Wir brauchen das Zehnfache
„Diese Erhöhung klingt erstmal gut“, so Schulz. Selbst das reiche aber nicht. „Sind es ab jetzt jährlich jeweils 100.000 Wärmepumpen, dann sind 2030 gerade mal zwei Millionen Wärmepumpen in Deutschland im Einsatz“, rechnet Schulz hoch. Zwei statt der geforderten Mindestmenge von sechs Millionen. „Wir brauchen nicht 100.000, wir brauchen zwischen 500.000 und einer knappen Million Wärmepumpen mehr pro Jahr, wenn wir die deutschen Klimaschutzziele im Wärmesektor erreichen wollen“, erklärt der Heiztechnikexperte.
Wenn er sich das vor Augen führt, möchte Schulz die Debattierenden manchmal kräftig schütteln. „Schaut denn keiner auf die Zahlen?“ Man könne sich doch kein Ziel setzen und dann eine „Mal-Schauen-Mentalität“ an den Tag legen. Doch genau das erlebe er aktuell. Es fehle an konkreten Ansagen der Politik für die nächsten zehn Jahre.
Investitionssicherheit bitte!
Unternehmen wie Stiebel Eltron stehen in den Startlöchern, um für die notwendige Produktionssteigerung zu investieren. „Dazu brauchen wir jedoch zwingend das Commitment der Politik“, so Schulz. Kein vernünftiger Kaufmann investiere, wenn der Markt es nicht hergäbe. Um die notwendige Sanierungswelle im Gebäudesektor zu erzeugen, brauche es politischen Zugzwang. Sonst werde kein Vermieter den fossilen Gaskessel ersetzen, so Schulz. Hinzu käme, dass am Markt noch immer die falschen Signale gesetzt würden. „Der CO2 Preis ist ein Witz“, moniert Schulz die fehlende Lenkungswirkung. „Jede Tonne CO2, die in die Luft geblasen wird, kostet zukünftig 25 Euro.“ Tatsächlich schlage eine Tonne CO2 laut Umweltbundesamt (UBA) mit kurzfristigen Folgekosten in Höhe von 180 Euro zu Buche, weiß Schulz. Kosten, die jeder Bürger tragen müsse. Auf 100 Jahre gesehen habe man dem UBA zufolge sogar mit 640 Euro Folgekosten pro Tonne CO2 zu rechnen. Diese Entwicklung müsse der CO2-Preis heute zwingend antizipieren, um den Markt ökologisch sinnvoll zu lenken, so der Experte. Ihn wundere es nicht, dass die Jugend mit „FFF“ auf die Straße gehe. „Sie sind schließlich diejenigen, die die Kosten später tragen müssen.“
Bekennen wir uns zum deutschen Heizungsmarkt?

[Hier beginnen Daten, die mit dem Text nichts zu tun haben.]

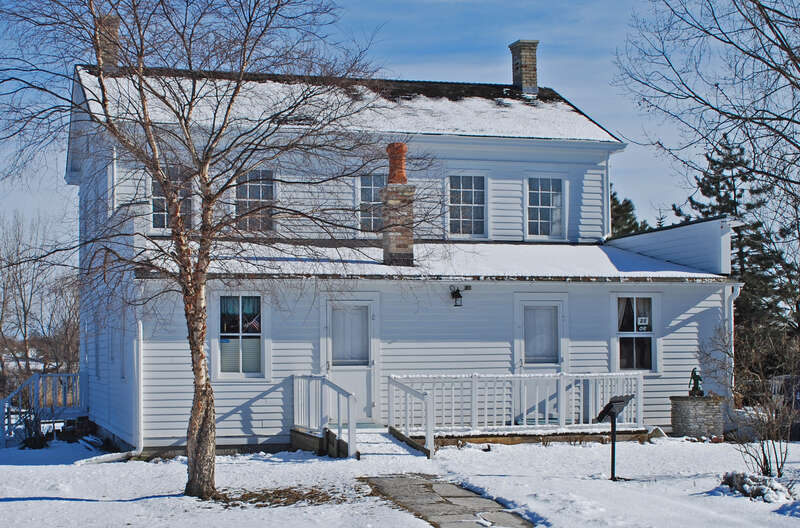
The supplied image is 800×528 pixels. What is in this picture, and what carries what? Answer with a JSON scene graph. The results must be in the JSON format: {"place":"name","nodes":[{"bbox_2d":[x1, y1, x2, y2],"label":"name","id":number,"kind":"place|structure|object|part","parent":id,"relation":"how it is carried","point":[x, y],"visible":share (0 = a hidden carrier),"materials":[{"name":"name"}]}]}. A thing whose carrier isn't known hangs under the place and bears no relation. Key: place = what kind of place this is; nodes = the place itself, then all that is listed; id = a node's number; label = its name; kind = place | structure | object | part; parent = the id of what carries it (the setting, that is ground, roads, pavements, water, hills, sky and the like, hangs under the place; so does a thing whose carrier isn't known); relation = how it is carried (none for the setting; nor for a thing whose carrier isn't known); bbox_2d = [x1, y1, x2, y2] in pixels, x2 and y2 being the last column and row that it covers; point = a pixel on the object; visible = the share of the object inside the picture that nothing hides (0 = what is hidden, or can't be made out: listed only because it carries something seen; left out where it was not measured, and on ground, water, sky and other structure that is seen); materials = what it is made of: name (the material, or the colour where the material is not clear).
{"place":"outdoors","nodes":[
{"label":"outdoors","id":0,"kind":"place"},
{"bbox_2d":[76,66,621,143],"label":"roof snow","id":1,"kind":"structure","parent":0,"point":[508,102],"visible":0.24,"materials":[{"name":"white snow"}]},
{"bbox_2d":[0,0,744,261],"label":"sky","id":2,"kind":"structure","parent":0,"point":[432,70],"materials":[{"name":"blue"}]},
{"bbox_2d":[0,432,799,527],"label":"snowy lawn","id":3,"kind":"structure","parent":0,"point":[21,505],"materials":[{"name":"white snow"}]},
{"bbox_2d":[15,404,50,449],"label":"shrub","id":4,"kind":"object","parent":3,"relation":"on","point":[33,445],"visible":0.75,"materials":[{"name":"plant"}]},
{"bbox_2d":[0,371,87,447],"label":"stair railing","id":5,"kind":"structure","parent":3,"relation":"on","point":[58,374],"materials":[{"name":"white wood"}]},
{"bbox_2d":[0,0,400,497],"label":"birch tree","id":6,"kind":"object","parent":3,"relation":"on","point":[196,453],"visible":0.99,"materials":[{"name":"brown plant"}]},
{"label":"birch trunk","id":7,"kind":"part","parent":6,"relation":"part of","materials":[{"name":"brown wood"}]},
{"bbox_2d":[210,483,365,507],"label":"patch","id":8,"kind":"object","parent":3,"relation":"on","point":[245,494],"visible":0.58,"materials":[{"name":"brown plant"}]},
{"bbox_2d":[350,426,428,460],"label":"ramp","id":9,"kind":"structure","parent":3,"relation":"on","point":[387,439],"materials":[{"name":"white snow"}]},
{"bbox_2d":[387,374,435,456],"label":"stair railing","id":10,"kind":"object","parent":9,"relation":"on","point":[429,427],"visible":0.99,"materials":[{"name":"white wood"}]},
{"bbox_2d":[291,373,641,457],"label":"porch","id":11,"kind":"object","parent":3,"relation":"on","point":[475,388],"visible":0.62,"materials":[{"name":"wood"}]},
{"bbox_2d":[291,373,357,458],"label":"stair railing","id":12,"kind":"object","parent":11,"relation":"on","point":[338,407],"visible":0.93,"materials":[{"name":"white wood"}]},
{"bbox_2d":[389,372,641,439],"label":"porch railing","id":13,"kind":"object","parent":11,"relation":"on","point":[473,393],"visible":0.7,"materials":[{"name":"white wood"}]},
{"bbox_2d":[594,394,634,481],"label":"information sign","id":14,"kind":"object","parent":3,"relation":"on","point":[609,408],"visible":0.99,"materials":[{"name":"black metal"}]},
{"bbox_2d":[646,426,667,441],"label":"rock","id":15,"kind":"object","parent":3,"relation":"on","point":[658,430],"visible":0.87,"materials":[{"name":"grey stone"}]},
{"bbox_2d":[670,394,724,439],"label":"stone pedestal","id":16,"kind":"object","parent":3,"relation":"on","point":[686,405],"visible":0.9,"materials":[{"name":"grey stone"}]},
{"bbox_2d":[688,367,703,396],"label":"statue","id":17,"kind":"object","parent":16,"relation":"on","point":[694,377],"visible":0.95,"materials":[{"name":"metal"}]},
{"bbox_2d":[719,471,794,503],"label":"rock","id":18,"kind":"object","parent":3,"relation":"on","point":[742,482],"visible":0.81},
{"bbox_2d":[714,326,799,478],"label":"bare shrub","id":19,"kind":"object","parent":3,"relation":"on","point":[777,465],"visible":0.99,"materials":[{"name":"plant"}]},
{"bbox_2d":[770,374,799,439],"label":"vehicle","id":20,"kind":"object","parent":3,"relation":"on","point":[799,402],"visible":0.53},
{"bbox_2d":[68,49,744,455],"label":"house","id":21,"kind":"structure","parent":0,"point":[503,356],"materials":[{"name":"paint"}]},
{"bbox_2d":[95,14,120,68],"label":"chimney","id":22,"kind":"object","parent":21,"relation":"on","point":[116,23],"visible":0.48,"materials":[{"name":"brick"}]},
{"bbox_2d":[133,316,143,453],"label":"downspout","id":23,"kind":"object","parent":21,"relation":"attached to","point":[141,359],"visible":0.82,"materials":[{"name":"white metal"}]},
{"bbox_2d":[149,165,193,231],"label":"window","id":24,"kind":"structure","parent":21,"relation":"in","point":[155,202],"materials":[{"name":"glass"}]},
{"bbox_2d":[216,293,265,377],"label":"window","id":25,"kind":"structure","parent":21,"relation":"in","point":[257,334],"materials":[{"name":"glass"}]},
{"bbox_2d":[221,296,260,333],"label":"window sash","id":26,"kind":"object","parent":25,"relation":"in","point":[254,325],"visible":0.58,"materials":[{"name":"fabric"}]},
{"bbox_2d":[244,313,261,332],"label":"flag","id":27,"kind":"object","parent":25,"relation":"attached to","point":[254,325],"visible":0.71,"materials":[{"name":"fabric"}]},
{"bbox_2d":[234,169,276,232],"label":"window","id":28,"kind":"structure","parent":21,"relation":"in","point":[257,191],"materials":[{"name":"glass"}]},
{"bbox_2d":[324,296,375,417],"label":"door","id":29,"kind":"structure","parent":21,"relation":"in","point":[368,305],"materials":[{"name":"white paint"}]},
{"bbox_2d":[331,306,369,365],"label":"door window","id":30,"kind":"structure","parent":29,"relation":"in","point":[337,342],"materials":[{"name":"white"}]},
{"bbox_2d":[356,173,385,231],"label":"window","id":31,"kind":"structure","parent":21,"relation":"in","point":[368,187],"materials":[{"name":"glass"}]},
{"bbox_2d":[381,143,414,266],"label":"brick chimney","id":32,"kind":"object","parent":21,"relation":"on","point":[398,248],"visible":0.87,"materials":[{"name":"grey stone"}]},
{"bbox_2d":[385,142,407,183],"label":"chimney pot","id":33,"kind":"object","parent":32,"relation":"on","point":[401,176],"visible":0.78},
{"bbox_2d":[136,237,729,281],"label":"roof","id":34,"kind":"structure","parent":21,"relation":"on","point":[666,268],"materials":[{"name":"white snow"}]},
{"bbox_2d":[450,285,465,306],"label":"wall lamp","id":35,"kind":"object","parent":21,"relation":"attached to","point":[456,305],"visible":0.97,"materials":[{"name":"black metal"}]},
{"bbox_2d":[447,173,486,238],"label":"window","id":36,"kind":"structure","parent":21,"relation":"in","point":[467,190],"materials":[{"name":"glass"}]},
{"bbox_2d":[509,39,538,94],"label":"chimney","id":37,"kind":"object","parent":21,"relation":"on","point":[529,66],"visible":0.88,"materials":[{"name":"brown brick"}]},
{"bbox_2d":[515,295,566,422],"label":"door","id":38,"kind":"structure","parent":21,"relation":"in","point":[556,302],"materials":[{"name":"white paint"}]},
{"bbox_2d":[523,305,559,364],"label":"door window","id":39,"kind":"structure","parent":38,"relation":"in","point":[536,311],"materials":[{"name":"grey glass"}]},
{"bbox_2d":[525,176,563,239],"label":"window","id":40,"kind":"structure","parent":21,"relation":"in","point":[544,207],"materials":[{"name":"glass"}]},
{"bbox_2d":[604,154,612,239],"label":"downspout","id":41,"kind":"object","parent":21,"relation":"attached to","point":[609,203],"visible":0.66,"materials":[{"name":"white metal"}]},
{"bbox_2d":[613,293,658,372],"label":"window","id":42,"kind":"structure","parent":21,"relation":"in","point":[627,336],"materials":[{"name":"glass"}]},
{"bbox_2d":[636,316,648,328],"label":"sign","id":43,"kind":"object","parent":42,"relation":"attached to","point":[639,320],"visible":0.98,"materials":[{"name":"white"}]},
{"bbox_2d":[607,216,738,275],"label":"side wall","id":44,"kind":"structure","parent":21,"relation":"attached to","point":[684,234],"materials":[{"name":"paint"}]},
{"bbox_2d":[726,281,742,405],"label":"downspout","id":45,"kind":"object","parent":21,"relation":"attached to","point":[738,291],"visible":0.61,"materials":[{"name":"white metal"}]},
{"bbox_2d":[359,474,537,527],"label":"stone path","id":46,"kind":"structure","parent":0,"point":[439,527],"materials":[{"name":"grey stone"}]},
{"label":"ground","id":47,"kind":"structure","parent":0},
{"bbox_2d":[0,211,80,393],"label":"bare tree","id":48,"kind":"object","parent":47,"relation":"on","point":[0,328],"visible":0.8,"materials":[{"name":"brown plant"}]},
{"bbox_2d":[609,190,650,236],"label":"evergreen tree","id":49,"kind":"object","parent":47,"relation":"on","point":[634,223],"visible":0.15,"materials":[{"name":"green plant"}]},
{"bbox_2d":[617,0,799,322],"label":"bare tree","id":50,"kind":"object","parent":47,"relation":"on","point":[769,65],"visible":0.99,"materials":[{"name":"brown plant"}]},
{"bbox_2d":[674,134,799,349],"label":"evergreen tree","id":51,"kind":"object","parent":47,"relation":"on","point":[749,205],"visible":0.49,"materials":[{"name":"plant"}]}
]}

Schulz drückt aufs Gas: „Wenn wir erst in zwei Jahren merken, dass wir die Klimaschutzziele nicht erreichen, dann haben wir plötzlich einen gigantischen Handlungsdruck.“ Das Unternehmen brauche jedoch etwas Zeit, um die notwendigen Kapazitäten aufbauen. „Damit geben wir den Stab an die Asiaten ab“, befürchtet Schulz. Dort seien aufgrund des landesweiten Einsatzes von Klimageräten die Kapazitäten schlichtweg vorhanden. Die deutsche Nachfrage könne man so quasi aus dem Stand erfüllen. Auch um die 70.000 Arbeitsplätze nicht zu gefährden, müsse die Politik endlich Flagge zeigen: Welche Wärmepumpenzahlen wolle man pro Jahr erreichen im Hinblick auf das Klimaziel in 2050?
„Dass wir den Wärmesektor umbauen müssen, ist aufgrund der europäisch fixierten Klimaschutzziele alternativlos“, weiß Schulz. Jetzt habe man noch die Chance planvoll zu agieren.